The fact that I have always challenged myself to take risks, and – when in doubt – upped my courage. Those big milestones are achieved through perseverance and consistency, and by showing up and giving it my best shot every single day.

What top tips would you give to an individual who is trying to excel in their career in technology?

Find a mentor or someone inspiring outside of your immediate workplace who you can learn from, ideally another woman. I am so grateful to those who have mentored me.

Engage or network with people who have similar roles to the ones you aspire to or solve problems that excite you. If you do not have a tech background but have other killer skills and time to put in, offer to support or advise start-ups in your area of expertise.

Never stop learning! The beauty of the world we now live in is that you can develop and improve any skills through online courses and training. Pick up something that intrigues you and continue building your skillset.

Do you believe there are still barriers for success for women working in tech, if so, how can these barriers be overcome?

Yes, unfortunately so. If there’s one good thing to come out of the pandemic, it is the shift from work-life balance to life-work sustainability. As a mum and CEO, that is something I am passionate about. The days of working from home and with everything digital, boundaries can become blurred but, on the flip side, there is a lot more flexibility when it comes to finding ways of working that suits family life and boosts productivity. Women are working more than ever, but in addition to our daytime jobs, we still take on most household responsibilities. So, making it all work is a challenge. Life-work sustainability is key not just to attract women but to keep them.

What do you think companies can do to support and progress the careers of women working in technology?

I think making gender diversity at the core of hiring is key. So is devoting extra resources into sourcing diverse candidates from day one. I find that while men are often quick to raise their hands, women often need more encouragement and cheerleading when it comes to pursuing more senior roles or taking on bigger responsibility. Mentorship, advisors, or internal career programs are some tools that could be useful. When I started out, I remember reflecting upon that there weren’t that many female leaders to look to, it was mostly men at the top. It is so true that if you can’t see it, you can’t be it.

There are currently only 17 per cent of women working in tech, if you could wave a magic wand, what is the one thing you would do to accelerate the pace of change for women in the industry?

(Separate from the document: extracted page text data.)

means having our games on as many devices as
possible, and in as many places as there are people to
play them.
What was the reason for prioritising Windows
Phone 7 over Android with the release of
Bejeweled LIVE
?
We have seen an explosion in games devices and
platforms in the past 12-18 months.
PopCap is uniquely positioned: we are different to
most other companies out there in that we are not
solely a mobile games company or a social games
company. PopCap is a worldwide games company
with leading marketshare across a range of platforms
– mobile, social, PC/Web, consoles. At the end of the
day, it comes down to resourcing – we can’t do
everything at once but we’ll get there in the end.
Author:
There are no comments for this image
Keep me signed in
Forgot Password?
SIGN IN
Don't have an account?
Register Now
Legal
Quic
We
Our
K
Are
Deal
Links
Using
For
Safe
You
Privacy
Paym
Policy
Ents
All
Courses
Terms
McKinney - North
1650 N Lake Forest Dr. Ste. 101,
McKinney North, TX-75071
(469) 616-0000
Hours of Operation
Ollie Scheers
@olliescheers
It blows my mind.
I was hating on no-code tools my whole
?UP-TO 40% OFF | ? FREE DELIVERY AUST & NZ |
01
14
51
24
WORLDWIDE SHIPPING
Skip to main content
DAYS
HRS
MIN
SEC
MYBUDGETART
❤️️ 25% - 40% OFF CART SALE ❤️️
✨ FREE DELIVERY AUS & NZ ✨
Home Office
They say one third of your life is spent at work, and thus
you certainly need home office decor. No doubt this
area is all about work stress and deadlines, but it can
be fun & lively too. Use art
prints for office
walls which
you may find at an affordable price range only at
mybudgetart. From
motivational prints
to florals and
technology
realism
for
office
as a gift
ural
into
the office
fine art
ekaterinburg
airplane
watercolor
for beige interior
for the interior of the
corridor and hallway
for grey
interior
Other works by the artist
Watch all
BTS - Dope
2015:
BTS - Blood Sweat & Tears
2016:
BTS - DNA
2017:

Overall, when it comes to gender diversity, parental leave policies are key, both in terms of designing parental leave to include paid leave for fathers and mothers alike (and second parents in same-sex couples). This ensures more flexibility in leave, and delivers job-protection, both for paid and unpaid leave, to care for children. Better parental leave policies are key to a more balanced sharing of responsibilities. In tech specifically, I believe access to funding to encourage more female entrepreneurs and placing gender diversity at the core of any hiring are key.

What resources do you recommend for women working in tech?

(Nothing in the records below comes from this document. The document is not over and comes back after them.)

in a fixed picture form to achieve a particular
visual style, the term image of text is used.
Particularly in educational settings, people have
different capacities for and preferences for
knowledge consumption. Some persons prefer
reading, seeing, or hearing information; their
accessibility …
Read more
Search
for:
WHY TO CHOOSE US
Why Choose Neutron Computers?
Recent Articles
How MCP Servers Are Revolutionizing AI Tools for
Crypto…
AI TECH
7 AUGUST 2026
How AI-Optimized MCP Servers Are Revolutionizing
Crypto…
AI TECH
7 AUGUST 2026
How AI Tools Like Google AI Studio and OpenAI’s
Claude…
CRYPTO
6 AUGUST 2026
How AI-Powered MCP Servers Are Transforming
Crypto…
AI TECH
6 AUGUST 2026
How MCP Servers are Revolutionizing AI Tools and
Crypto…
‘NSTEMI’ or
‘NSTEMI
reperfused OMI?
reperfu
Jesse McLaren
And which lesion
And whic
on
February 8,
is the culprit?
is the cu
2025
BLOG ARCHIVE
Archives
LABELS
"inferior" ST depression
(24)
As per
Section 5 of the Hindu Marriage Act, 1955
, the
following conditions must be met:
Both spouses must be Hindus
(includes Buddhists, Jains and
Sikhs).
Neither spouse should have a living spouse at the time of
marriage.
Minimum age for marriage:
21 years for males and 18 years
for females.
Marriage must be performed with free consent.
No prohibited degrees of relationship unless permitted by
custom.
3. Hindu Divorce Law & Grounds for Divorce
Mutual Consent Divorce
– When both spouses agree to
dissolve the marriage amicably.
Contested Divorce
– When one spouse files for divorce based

There are so many! I listen to so many podcasts, but Reid Hoffman’s Masters of Scale podcast is still one of my favourites. I am still figuring out the best way to do OKRs, so I am currently reading Measure What Matters, which offers a quite practical take on goal setting. I also love Brené Brown, both Daring Greatly and her Ted Talk are worth checking out and in Untamed, Glennon Doyle does female empowerment and self-love really well.